I arrived one summer at the French farm to find a new canine addition to the house.
The dogs and cats on the farm are banned from the house. Jeanette would loudly shoo them out if she caught them, waving her arms wildly about and stamping her feet. She’s a kind soul, so I think she does it more to get a laugh out of seeing the frantic scrabbling about of claws on the floor tiles.
This new dog was not only indoors, but actually sleeping on the living room floor, lying horizontally right in the middle of the path from the front door of the living room to the kitchen, so that one had to walk around it, or step over it, as it simply refused to budge. That is, if one didn't trip over one of its outstretched legs or something, and land right on top of it.
What a strange spot to choose to be in a horizontal position: more effort involved in trying to get out of the way as it would have to get up fully — that is, if it was trying to get out of the way, which this dog obviously wasn’t bothered about. That encounter was in the afternoon.
I mentioned this later to Serge and Jeanette, and was told that the dog’s owner brought it to the farm for them to look after as it had a leg injury. No wonder it got a leg injury, I thought, with such positioning sense.
The following morning, I found it at 8am when I went to the loo at the back of the house, this time sleeping slap bang in the doorway between the kitchen and that part of the house. This was even more stupid, as there was no room around it, and whoever going to the loo in the middle of the night could very well walk straight into it. I had to step carefully over it as, once again, it simply ignored me and stayed put.
A bit later, on my way back from brushing my teeth in the bathroom (opposite the loo), I saw that the dog had now edged up to the 3ft-high plastic, upright bread bin sitting beside the doorway, with its head leaning against the side of the bread bin, eyes shut.

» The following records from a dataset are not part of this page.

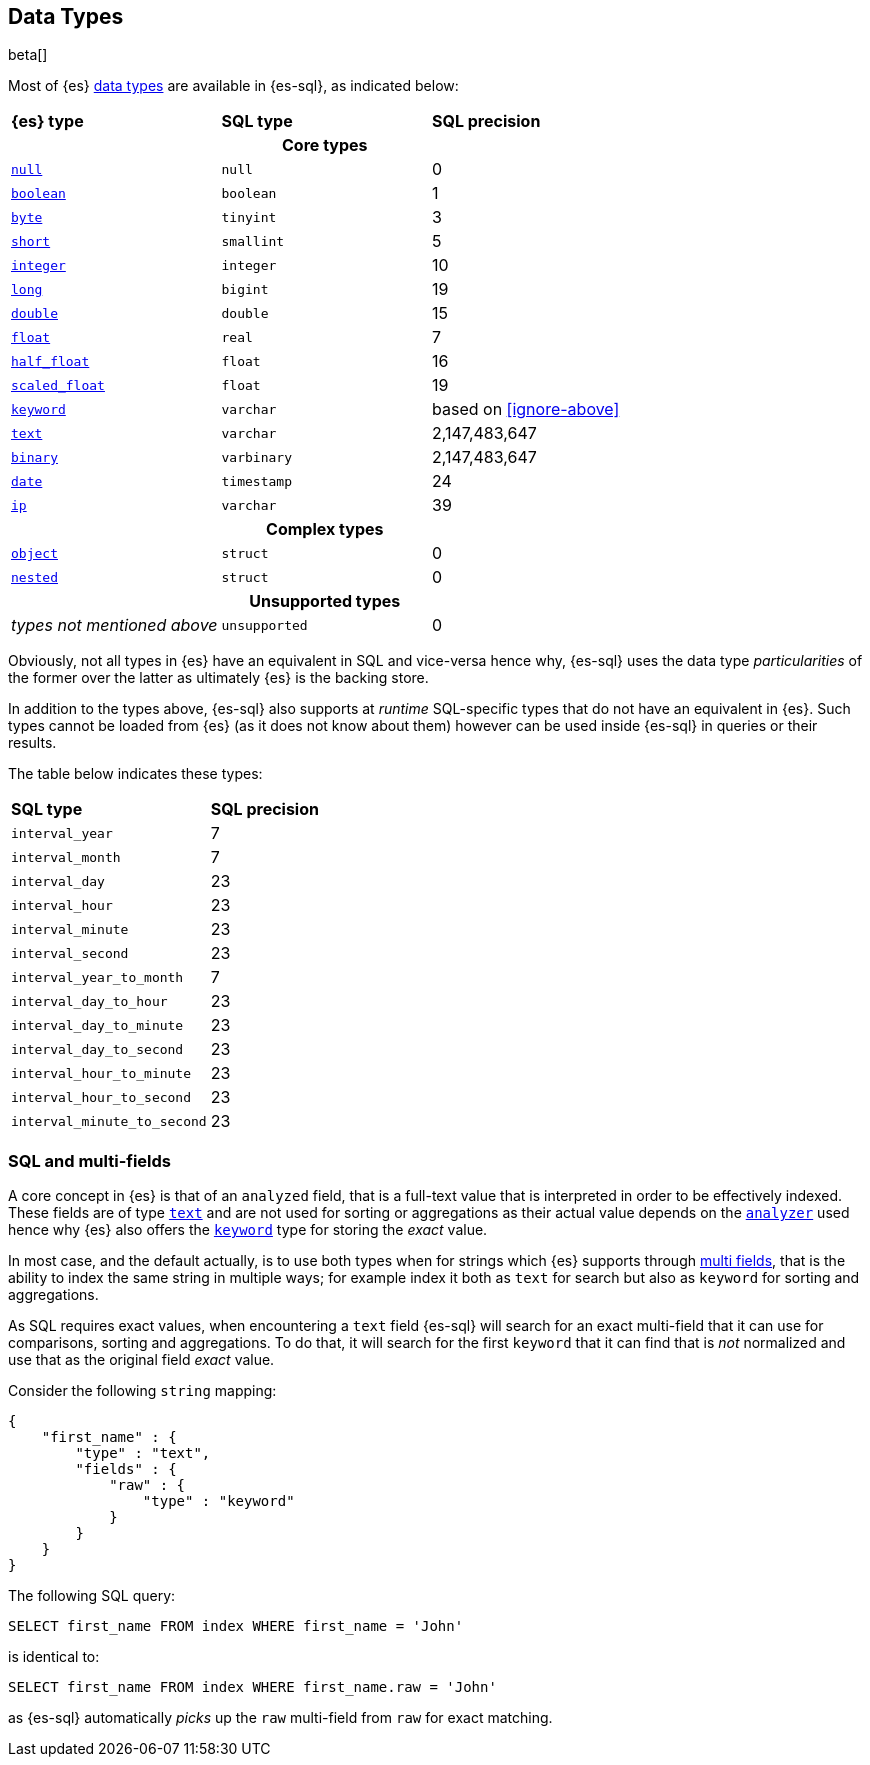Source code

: [role="xpack"]
[testenv="basic"]
[[sql-data-types]]
== Data Types

beta[]

Most of {es} <<mapping-types, data types>> are available in {es-sql}, as indicated below:

[cols="^,^m,^"]

|===
s|{es} type
s|SQL type
s|SQL precision

3+h| Core types

| <<null-value, `null`>>      | null        | 0
| <<boolean, `boolean`>>      | boolean     | 1
| <<number, `byte`>>          | tinyint     | 3
| <<number, `short`>>         | smallint    | 5
| <<number, `integer`>>       | integer     | 10
| <<number, `long`>>          | bigint      | 19
| <<number, `double`>>        | double      | 15
| <<number, `float`>>         | real        | 7
| <<number, `half_float`>>    | float       | 16
| <<number, `scaled_float`>>  | float       | 19
| <<keyword, `keyword`>>      | varchar     | based on <<ignore-above>>
| <<text, `text`>>            | varchar     | 2,147,483,647
| <<binary, `binary`>>        | varbinary   | 2,147,483,647
| <<date, `date`>>            | timestamp   | 24
| <<ip, `ip`>>                | varchar     | 39
                                
3+h| Complex types              
                                
| <<object, `object`>>        | struct      | 0
| <<nested, `nested`>>        | struct      | 0

3+h| Unsupported types

| _types not mentioned above_ | unsupported | 0

|===


Obviously, not all types in {es} have an equivalent in SQL and vice-versa hence why, {es-sql}
uses the data type _particularities_ of the former over the latter as ultimately {es} is the backing store.

In addition to the types above, {es-sql} also supports at _runtime_ SQL-specific types that do not have an equivalent in {es}.
Such types cannot be loaded from {es} (as it does not know about them) however can be used inside {es-sql} in queries or their results.

The table below indicates these types:

[cols="^m,^"]

|===
s|SQL type
s|SQL precision


| interval_year             | 7
| interval_month            | 7
| interval_day              | 23
| interval_hour             | 23
| interval_minute           | 23
| interval_second           | 23
| interval_year_to_month    | 7
| interval_day_to_hour      | 23
| interval_day_to_minute    | 23
| interval_day_to_second    | 23
| interval_hour_to_minute   | 23
| interval_hour_to_second   | 23
| interval_minute_to_second | 23

|===


[[sql-multi-field]]
[float]
=== SQL and multi-fields

A core concept in {es} is that of an `analyzed` field, that is a full-text value that is interpreted in order
to be effectively indexed. These fields are of type <<text, `text`>> and are not used for sorting or aggregations as their actual value depends on the <<analyzer, `analyzer`>> used hence why {es} also offers the <<keyword, `keyword`>> type for storing the _exact_
value.

In most case, and the default actually, is to use both types when for strings which {es} supports through <<multi-fields, multi fields>>, that is the ability to index the same string in multiple ways; for example index it both as `text` for search but also as `keyword` for sorting and aggregations.

As SQL requires exact values, when encountering a `text` field {es-sql} will search for an exact multi-field that it can use for comparisons, sorting and aggregations.
To do that, it will search for the first `keyword` that it can find that is _not_ normalized and use that as the original field _exact_ value.

Consider the following `string` mapping:

[source, js]
----
{
    "first_name" : {
        "type" : "text",
        "fields" : {
            "raw" : {
                "type" : "keyword"
            }
        }
    }
}
----
// NOTCONSOLE

The following SQL query:

[source, sql]
----
SELECT first_name FROM index WHERE first_name = 'John'
----

is identical to:

[source, sql]
----
SELECT first_name FROM index WHERE first_name.raw = 'John'
----

as {es-sql} automatically _picks_ up the `raw` multi-field from `raw` for exact matching.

The bread bin is really a tall and narrow laundry basket, made of plastic with big holes, converted into a bread bin because it is the right height for French baguettes and its holes provide the ventilation for them.
I thought it was unhygienic that its head should be less than even half a centimetre (the thickness of the plastic) away from the baguettes on the other side of the holey plastic, so I moved the bin away. The dog’s head remained at that leaning angle for some 30 seconds before it was lowered to the floor in S-L-O-W m-o-t-i-o-n. It was like I was standing in frozen time. Another strange dog.
(The farm is full of eccentric creatures like that, even the temporary visitors.)